■ TEXTE DE LA PAGE:
━━━━━━━━━━━━━━━━━━━━

Une fois les OGM disculpés, qui se soucie du papillon monarque ?

Publié le par Anton Suwalki

En 1999, alors que l’activisme anti-OGM était encore embryonnaire et manquait d’arguments concrets pour légitimer ses actions, une étude par John Loosey publiée dans la revue Nature fit grand bruit : des larves de papillons Monarques nourries en laboratoire avec des feuilles d’asclépiade (sa nourriture habituelle) sur lesquelles on avait répandu du pollen de maïs BT mangeaient moins , grandissaient moins et souffraient d’une sur-mortalité élevée par rapport aux larves témoins (nourries avec un régime sans pollen BT).

Bien qu’il s’agisse d’une expérience de laboratoire et qu’on ait soumis les papillons à un régime forcé, le résultat n’en constituait pas moins une « alerte » au sens non galvaudé du terme. Les résultats avaient été publiées dans une prestigieuse revue à comité de lecture , alors que les mœurs actuelles privilégient les annonces médiatiques , le court-circuitage journalistique par des journalistes en mal de scoop qui ne lisent même pas les études.

Les résultats obtenus en laboratoire étaient suffisamment préoccupants pour justifier une vérification de l’impact des cultures BT en champs sur ces créatures fragiles, très répandues aux USA et au Canada. Six études (*) furent menées en 2001 dans les conditions d’exposition réelle des papillons. Seule une variété de maîs, le BT176  , dont la culture est arrêtée depuis 2003, s’avéra affecter réellement les papillons. Les autres variétés de Maïs OGM, dont le MON810 qui a fait l’objet de la clause de sauvegarde activée par la France, se sont révélées inoffensives pour le Monarque.

━━━━━━━━━━━━━━━━━━━━

■ ENREGISTREMENTS:
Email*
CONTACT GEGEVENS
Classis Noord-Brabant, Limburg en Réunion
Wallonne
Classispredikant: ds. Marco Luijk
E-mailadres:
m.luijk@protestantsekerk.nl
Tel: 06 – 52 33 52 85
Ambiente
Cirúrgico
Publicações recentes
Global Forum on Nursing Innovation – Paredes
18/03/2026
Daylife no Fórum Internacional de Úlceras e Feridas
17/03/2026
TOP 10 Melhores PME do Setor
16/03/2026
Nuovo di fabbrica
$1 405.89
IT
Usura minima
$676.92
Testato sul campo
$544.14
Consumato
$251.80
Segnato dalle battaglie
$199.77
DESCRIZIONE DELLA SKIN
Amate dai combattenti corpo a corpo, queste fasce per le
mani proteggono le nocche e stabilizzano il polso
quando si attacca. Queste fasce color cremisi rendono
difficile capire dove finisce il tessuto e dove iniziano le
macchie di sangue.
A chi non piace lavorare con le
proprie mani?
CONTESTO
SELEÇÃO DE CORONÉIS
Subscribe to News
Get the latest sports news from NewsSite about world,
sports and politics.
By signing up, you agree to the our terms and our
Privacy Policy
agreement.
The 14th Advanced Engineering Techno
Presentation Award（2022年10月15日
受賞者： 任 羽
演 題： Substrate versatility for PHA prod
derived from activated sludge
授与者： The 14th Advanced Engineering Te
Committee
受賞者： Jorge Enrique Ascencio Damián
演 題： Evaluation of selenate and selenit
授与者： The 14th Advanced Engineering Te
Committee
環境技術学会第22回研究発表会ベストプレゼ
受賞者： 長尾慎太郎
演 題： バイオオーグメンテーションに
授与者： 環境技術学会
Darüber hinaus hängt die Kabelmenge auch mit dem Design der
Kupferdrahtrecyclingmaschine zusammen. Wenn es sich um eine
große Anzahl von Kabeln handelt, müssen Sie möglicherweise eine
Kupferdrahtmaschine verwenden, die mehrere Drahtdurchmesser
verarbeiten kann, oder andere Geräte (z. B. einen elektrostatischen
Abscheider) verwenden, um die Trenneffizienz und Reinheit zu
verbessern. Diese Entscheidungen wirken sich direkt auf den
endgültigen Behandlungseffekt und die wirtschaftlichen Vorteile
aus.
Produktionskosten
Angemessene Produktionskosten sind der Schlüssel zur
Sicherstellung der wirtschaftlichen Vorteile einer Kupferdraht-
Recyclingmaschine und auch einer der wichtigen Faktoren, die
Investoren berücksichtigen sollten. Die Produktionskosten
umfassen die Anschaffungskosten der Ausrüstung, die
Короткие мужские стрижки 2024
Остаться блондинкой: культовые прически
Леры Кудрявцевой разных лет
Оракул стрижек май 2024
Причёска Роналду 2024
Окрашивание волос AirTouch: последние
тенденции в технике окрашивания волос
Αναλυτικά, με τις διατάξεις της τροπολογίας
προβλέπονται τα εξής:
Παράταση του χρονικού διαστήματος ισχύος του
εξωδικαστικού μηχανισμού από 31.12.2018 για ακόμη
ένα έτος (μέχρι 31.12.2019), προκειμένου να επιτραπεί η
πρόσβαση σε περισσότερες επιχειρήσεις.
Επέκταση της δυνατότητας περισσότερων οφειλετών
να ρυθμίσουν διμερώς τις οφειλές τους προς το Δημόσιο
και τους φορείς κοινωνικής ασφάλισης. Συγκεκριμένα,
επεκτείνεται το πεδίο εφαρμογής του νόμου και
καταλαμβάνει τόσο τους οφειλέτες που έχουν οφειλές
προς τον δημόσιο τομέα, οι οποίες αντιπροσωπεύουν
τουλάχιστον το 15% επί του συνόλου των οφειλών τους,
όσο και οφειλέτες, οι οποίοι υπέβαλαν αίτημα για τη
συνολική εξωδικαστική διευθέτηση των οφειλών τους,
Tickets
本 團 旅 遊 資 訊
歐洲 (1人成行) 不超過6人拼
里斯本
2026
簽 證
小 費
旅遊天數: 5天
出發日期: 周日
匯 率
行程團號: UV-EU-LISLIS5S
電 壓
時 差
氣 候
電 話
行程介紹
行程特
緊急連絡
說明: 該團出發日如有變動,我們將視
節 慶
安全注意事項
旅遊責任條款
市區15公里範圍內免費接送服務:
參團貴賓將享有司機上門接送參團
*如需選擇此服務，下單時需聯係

━━━━━━━━━━━━━━━━━━━━

■ CONSIGNE:
Répondez aux questions suivantes à l'aide de l'article sur le papillon monarque.
(a) Dans quelle revue l'étude de 1999 a-t-elle été publiée ?
(b) Combien d'études ont été menées en 2001 dans les conditions d'exposition réelle des papillons ?
(c) Quelle variété de maïs s'est avérée affecter réellement les papillons ?

■ RÉPONSE RÉDIGÉE:
(a) Dans la revue Nature.
(b) Six études.
(c) La variété BT176.